Statistical analysis

Statistical analysis was performed using the IBM SPSS Statistics 25 software. Post hoc power analysis were performed using G*Power348. An analysis of variance two-way ANOVA was conducted to assess the effect of caffeine (Caffeine vs. Placebo) and target condition (Present vs. Absent) on correct responses (hits/correct rejections) and false alarms.

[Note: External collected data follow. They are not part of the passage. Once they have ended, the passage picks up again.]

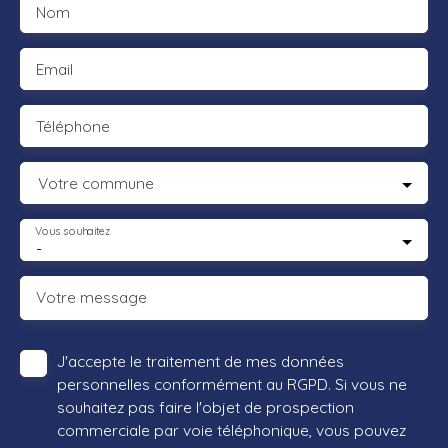
Nom
Email
Téléphone
Votre commune
Vous souhaitez
-
Votre message
J'accepte le traitement de mes données
personnelles conformément au RGPD. Si vous ne
souhaitez pas faire l'objet de prospection
commerciale par voie téléphonique, vous pouvez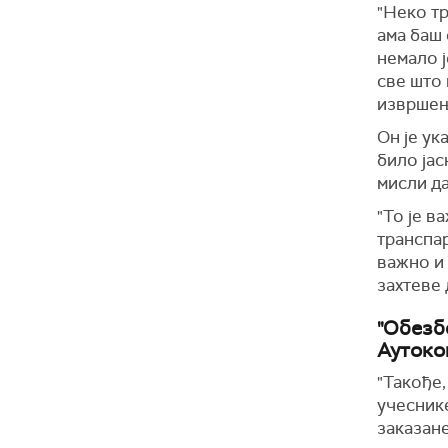
"Неко тр
ама баш 
немало ј
све што 
извршење
Он је ук
било јас
мисли да
"То је в
транспар
важно и 
захтеве 
"Обезб
Аутоко
"Такође,
учесник
заказан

Further, to evaluate the relationship between the accuracy of the elections and the confidence attributed to them, CAC curves were performed. To calculate the value of the correct proportion corresponding to each confidence level (low 0–50%, medium 60–80%, or high 90–100%) the following formula was used: # Correct identifications/# Correct identifications + # Incorrect identifications49. Further, the levels of state anxiety, habitual daily caffeine consumption, body mass index, time awake at the beginning of the training session, and attentional performance (analyzed by comparing the number of face images identified as ‘Seen’ during encoding between groups) were analyzed using Student’s t-tests for both conditions. Additionally, an exploratory analysis was conducted within the Caffeine group participants, including both conditions, in which two subgroups were formed: Early and Late intake. This was based on recent studies showing that caffeine could negatively affect subsequent sleep even when consumed up to 8.8 h before bedtime38. This finding extends the previously suggested window of 6 h typically recommended to avoid sleep disruption50. Therefore, it was decided to control the timing of the Training session to ensure that proximity to bedtime was not influencing the results of the subsequent Testing session.